Beberapa tahun lalu, Brenda dan suaminya mendorong pemerintah kota Wellington, ibu kota Selandia Baru, untuk melarang kepemilikan hewan peliharaan tradisional. Ide itu ditolak otoritas setempat.

Keduanya memiliki daftar hewan peliharaan yang disusun berdasarkan jejak ekologis, yaitu dampak aktivitas manusia yang diukur dari penggunaan air dan lahan produktif untuk menghasilkan barang konsumsi serta kemampuannya menyerap limbah.

Daftar itu diukur dalam satuan hektare.


Kepemilikan hewan peliharaan terus meningkat di China. - Getty Images

Merujuk kajian Robert dan Brenda, kucing mempunyai jejak ekologis sebesar 0,15 hektare, sedangkan hamster sebesear 0,014 hektare.
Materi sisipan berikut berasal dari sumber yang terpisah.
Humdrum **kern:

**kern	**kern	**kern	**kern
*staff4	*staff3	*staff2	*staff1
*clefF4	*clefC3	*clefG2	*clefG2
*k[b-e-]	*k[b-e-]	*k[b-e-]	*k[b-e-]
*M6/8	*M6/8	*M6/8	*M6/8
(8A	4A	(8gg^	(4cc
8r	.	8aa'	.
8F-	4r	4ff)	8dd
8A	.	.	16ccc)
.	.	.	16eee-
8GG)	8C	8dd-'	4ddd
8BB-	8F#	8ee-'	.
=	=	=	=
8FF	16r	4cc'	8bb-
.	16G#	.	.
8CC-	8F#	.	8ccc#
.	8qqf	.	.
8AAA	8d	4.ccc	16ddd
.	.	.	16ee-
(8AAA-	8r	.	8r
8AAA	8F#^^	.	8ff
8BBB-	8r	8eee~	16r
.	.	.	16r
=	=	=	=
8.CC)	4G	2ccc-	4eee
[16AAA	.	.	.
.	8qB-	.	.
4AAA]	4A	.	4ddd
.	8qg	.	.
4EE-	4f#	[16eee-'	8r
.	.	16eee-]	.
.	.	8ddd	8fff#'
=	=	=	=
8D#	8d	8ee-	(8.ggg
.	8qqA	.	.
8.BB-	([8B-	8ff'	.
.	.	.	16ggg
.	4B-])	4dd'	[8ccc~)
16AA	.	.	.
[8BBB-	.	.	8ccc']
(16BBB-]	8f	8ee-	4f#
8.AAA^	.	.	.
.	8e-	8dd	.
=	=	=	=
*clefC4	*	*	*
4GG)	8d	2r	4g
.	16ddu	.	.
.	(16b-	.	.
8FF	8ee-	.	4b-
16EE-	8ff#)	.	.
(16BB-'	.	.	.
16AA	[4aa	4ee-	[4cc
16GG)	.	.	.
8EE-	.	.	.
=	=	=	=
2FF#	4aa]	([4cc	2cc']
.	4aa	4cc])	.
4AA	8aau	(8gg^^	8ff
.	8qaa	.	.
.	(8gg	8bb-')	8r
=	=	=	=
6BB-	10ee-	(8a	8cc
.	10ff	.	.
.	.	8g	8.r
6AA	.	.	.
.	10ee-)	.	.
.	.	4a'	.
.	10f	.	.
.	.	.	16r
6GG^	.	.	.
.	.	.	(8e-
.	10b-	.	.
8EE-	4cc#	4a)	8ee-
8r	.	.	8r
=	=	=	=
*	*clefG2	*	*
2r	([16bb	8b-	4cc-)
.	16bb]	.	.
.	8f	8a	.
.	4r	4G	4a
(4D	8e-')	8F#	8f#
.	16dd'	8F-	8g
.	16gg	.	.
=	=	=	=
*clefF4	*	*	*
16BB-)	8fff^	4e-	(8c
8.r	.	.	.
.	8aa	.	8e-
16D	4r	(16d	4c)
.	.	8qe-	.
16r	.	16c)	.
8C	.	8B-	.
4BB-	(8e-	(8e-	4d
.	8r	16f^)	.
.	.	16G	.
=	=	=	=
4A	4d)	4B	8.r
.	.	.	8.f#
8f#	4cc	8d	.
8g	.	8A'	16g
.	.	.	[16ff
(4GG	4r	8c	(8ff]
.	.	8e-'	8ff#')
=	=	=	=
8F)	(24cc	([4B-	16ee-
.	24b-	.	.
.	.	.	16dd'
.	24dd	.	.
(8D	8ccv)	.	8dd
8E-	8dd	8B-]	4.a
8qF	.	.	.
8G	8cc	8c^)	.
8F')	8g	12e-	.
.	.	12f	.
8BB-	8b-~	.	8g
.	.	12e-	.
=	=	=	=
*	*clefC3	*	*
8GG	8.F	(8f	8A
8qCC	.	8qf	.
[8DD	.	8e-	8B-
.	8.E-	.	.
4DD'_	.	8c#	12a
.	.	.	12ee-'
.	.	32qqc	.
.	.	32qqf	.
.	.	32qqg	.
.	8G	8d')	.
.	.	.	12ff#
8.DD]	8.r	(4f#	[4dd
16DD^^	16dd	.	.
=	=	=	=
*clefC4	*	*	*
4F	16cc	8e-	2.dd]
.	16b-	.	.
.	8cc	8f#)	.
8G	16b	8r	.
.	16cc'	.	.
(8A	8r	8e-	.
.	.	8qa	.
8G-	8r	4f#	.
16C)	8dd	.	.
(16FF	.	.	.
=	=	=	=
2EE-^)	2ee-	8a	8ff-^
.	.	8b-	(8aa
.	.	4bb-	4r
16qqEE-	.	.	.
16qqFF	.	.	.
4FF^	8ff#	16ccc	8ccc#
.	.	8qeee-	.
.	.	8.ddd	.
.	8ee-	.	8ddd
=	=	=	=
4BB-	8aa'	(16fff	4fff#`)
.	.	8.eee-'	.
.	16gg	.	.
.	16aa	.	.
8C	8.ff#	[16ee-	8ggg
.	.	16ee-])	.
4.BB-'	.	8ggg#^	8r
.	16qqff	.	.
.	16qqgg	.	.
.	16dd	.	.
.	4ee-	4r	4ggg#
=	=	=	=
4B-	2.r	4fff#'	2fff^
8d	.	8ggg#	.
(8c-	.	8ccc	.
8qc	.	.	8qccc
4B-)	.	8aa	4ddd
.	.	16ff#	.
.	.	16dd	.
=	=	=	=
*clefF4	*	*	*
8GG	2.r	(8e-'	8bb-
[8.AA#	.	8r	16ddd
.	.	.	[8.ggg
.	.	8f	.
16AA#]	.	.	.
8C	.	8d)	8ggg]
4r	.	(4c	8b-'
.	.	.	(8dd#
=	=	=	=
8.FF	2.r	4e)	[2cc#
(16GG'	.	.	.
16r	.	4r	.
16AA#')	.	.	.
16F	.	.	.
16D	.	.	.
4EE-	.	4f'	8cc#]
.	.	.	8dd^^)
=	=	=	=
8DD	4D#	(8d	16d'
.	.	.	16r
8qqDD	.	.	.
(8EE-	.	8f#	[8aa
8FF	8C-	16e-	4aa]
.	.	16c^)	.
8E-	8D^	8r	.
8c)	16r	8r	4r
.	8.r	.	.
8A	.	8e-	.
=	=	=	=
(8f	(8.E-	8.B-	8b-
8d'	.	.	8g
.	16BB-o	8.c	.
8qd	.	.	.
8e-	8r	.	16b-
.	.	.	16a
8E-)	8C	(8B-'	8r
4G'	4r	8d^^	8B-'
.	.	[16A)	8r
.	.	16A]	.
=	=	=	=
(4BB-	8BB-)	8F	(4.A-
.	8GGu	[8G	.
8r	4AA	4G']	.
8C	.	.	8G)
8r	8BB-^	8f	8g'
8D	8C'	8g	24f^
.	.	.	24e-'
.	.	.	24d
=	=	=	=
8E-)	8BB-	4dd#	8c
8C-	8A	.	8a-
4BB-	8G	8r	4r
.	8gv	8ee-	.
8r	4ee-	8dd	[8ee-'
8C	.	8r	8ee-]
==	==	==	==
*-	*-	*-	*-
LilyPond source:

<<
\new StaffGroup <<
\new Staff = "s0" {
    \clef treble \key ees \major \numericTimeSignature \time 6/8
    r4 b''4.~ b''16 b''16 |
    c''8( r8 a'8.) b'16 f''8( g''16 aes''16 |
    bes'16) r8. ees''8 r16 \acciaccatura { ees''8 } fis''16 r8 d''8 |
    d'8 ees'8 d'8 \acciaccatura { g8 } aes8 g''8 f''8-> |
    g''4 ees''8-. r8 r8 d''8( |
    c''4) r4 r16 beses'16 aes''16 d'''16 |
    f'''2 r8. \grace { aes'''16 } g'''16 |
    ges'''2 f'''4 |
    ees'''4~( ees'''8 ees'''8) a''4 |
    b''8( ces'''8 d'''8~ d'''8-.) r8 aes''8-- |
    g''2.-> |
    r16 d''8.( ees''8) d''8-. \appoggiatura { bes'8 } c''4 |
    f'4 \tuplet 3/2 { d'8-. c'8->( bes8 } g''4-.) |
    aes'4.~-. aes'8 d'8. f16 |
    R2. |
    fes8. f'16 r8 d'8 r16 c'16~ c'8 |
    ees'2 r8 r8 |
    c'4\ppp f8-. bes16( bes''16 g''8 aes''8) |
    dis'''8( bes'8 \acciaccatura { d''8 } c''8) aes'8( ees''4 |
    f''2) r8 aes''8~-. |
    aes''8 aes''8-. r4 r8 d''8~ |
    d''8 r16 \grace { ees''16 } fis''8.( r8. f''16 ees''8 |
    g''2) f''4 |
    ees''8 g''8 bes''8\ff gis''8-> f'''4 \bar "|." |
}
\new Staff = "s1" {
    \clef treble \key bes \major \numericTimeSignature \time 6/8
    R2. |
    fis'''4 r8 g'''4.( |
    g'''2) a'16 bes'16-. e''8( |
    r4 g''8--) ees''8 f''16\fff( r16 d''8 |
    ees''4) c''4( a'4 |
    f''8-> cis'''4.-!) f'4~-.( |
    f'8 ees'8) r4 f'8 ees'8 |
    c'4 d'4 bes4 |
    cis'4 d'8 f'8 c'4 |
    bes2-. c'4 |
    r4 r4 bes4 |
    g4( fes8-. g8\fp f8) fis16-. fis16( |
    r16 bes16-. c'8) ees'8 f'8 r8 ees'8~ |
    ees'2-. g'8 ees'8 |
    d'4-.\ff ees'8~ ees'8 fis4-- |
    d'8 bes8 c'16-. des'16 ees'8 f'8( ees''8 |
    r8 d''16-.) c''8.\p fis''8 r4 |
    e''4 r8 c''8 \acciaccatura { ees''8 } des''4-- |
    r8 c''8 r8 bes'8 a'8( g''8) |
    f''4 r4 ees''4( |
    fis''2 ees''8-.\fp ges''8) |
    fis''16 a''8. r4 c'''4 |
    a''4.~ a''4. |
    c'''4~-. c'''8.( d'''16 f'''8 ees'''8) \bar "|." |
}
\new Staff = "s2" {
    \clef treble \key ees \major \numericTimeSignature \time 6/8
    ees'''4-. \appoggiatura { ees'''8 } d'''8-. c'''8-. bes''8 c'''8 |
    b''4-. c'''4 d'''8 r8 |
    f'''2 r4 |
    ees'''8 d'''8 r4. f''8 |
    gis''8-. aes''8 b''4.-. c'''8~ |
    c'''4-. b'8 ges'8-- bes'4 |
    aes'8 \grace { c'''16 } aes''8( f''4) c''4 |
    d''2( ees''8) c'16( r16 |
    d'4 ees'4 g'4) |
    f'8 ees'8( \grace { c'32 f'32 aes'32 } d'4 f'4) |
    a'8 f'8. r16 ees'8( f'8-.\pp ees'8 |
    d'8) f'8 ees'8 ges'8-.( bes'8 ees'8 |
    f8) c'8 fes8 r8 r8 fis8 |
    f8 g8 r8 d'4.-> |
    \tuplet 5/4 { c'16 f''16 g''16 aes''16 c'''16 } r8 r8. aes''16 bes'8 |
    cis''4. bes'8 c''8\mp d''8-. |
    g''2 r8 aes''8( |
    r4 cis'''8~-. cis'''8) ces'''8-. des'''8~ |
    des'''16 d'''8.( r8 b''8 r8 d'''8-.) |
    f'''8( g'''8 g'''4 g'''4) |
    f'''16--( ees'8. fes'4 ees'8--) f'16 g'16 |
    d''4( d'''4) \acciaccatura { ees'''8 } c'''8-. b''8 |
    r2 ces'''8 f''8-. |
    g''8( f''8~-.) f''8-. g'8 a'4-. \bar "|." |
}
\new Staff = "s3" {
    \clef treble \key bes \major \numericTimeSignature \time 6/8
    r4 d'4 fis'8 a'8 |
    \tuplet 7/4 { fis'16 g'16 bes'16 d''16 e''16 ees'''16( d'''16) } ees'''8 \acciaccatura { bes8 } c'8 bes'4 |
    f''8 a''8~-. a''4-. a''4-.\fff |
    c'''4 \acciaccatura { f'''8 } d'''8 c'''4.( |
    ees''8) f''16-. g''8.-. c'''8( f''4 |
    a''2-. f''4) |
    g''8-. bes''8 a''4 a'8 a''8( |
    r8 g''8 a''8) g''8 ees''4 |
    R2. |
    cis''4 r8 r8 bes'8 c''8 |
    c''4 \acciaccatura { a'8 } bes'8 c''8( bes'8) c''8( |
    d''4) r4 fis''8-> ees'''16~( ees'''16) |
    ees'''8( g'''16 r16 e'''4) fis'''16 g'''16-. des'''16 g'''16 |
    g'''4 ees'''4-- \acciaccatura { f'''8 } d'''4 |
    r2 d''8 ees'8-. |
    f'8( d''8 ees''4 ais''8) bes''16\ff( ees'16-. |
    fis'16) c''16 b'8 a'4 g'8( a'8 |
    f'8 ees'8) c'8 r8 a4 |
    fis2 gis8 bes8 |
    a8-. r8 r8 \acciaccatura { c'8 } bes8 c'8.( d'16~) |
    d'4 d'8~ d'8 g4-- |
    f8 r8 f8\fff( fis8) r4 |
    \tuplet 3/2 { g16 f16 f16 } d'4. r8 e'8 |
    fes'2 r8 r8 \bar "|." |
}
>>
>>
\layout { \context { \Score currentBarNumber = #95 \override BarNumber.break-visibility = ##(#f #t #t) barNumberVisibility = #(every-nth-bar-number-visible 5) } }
Memelihara dua binatang herbivora ini dianggap setara dengan memiliki satu televisi plasma.

Bagaimana dengan anjing? 0,84 hektare.

Di sisi lain, Greg Okin khawatir pada meningkatnya tren kepemilikan hewan peliharaan, terutama di negara yang sebelumnya tidak mempunyai kecenderungan itu, seperti China.

Lembaga pemikir berbasis di Shanghai, China Pet Markert, menyebut populasi binatang domestik di negara itu meningkat dari 390 juta pada 2013 menjadi 509 juta tahun 2018.

"Di negara berkembang, seiring penduduk yang semakin kemakmuran, mereka semakin sering mengkonsumsi daging dan memelihara binatang," ujar Okin.


Penjualan makanan hewan peliharaan mencapai Rp1,3 triliun di seluruh dunia. - Getty Images

Industri penyedia panganan hewan peliharaan, yang penjualannya di seluruh dunia mencapai US$91 miliar (Rp1,3 triliun) tahun 2018, sebagaimana dicatat Euromonitor International, merupakan pemain kunci dalam perdebatan tentang jejak ekologis ini.

Kepada BBC, Michael Bellingham, pimpinan utama Asosiasi Produsen Makanan Hewan, menyatakan hal-hal untuk mempertahankan industrinya.

Bebas daging

"Belakangan ini banyak laporan tidak tepat terkait porsi daging yang digunakan industri makanan hewan," kata Bellingham.

"Industri kami menggunakan banyak produk sampingan yang cocok untuk konsumsi manusia, tapi ini tidak dimanfaatkan sama sekali atau sedikit demi sedikit, oleh produsen makanan manusia."

"Produsen makanan hewan menggunakan material itu untuk memberi nilai tambah padanya. Dengan demikian, mengurangi efek bahan tak terpakai, ketersediaan komoditas dan meminimalkan jejak karbon."

"Tidak ada binatang yang diternak khusus untuk industri makanan hewan," ujar Bellingham.

Industri itu juga melihat bahan makanan bebas daging sebagai solusi jitu persoalan ini. Eksperimen penggunaan protein alternatif seperti serangga juga tengah dikaji.

Bagaimanapun, kata Robert Vale, "Dalam konteks keberlanjutan, jika Anda menginginkan hewan peliharaan, miliki yang berpola makan vegetarian ketimbang karnivora."

"Begitu pula, jika Anda ingin mempunyai hewan peliharaan, sebaiknya Anda tidak memiliki anak," kata ujarnya.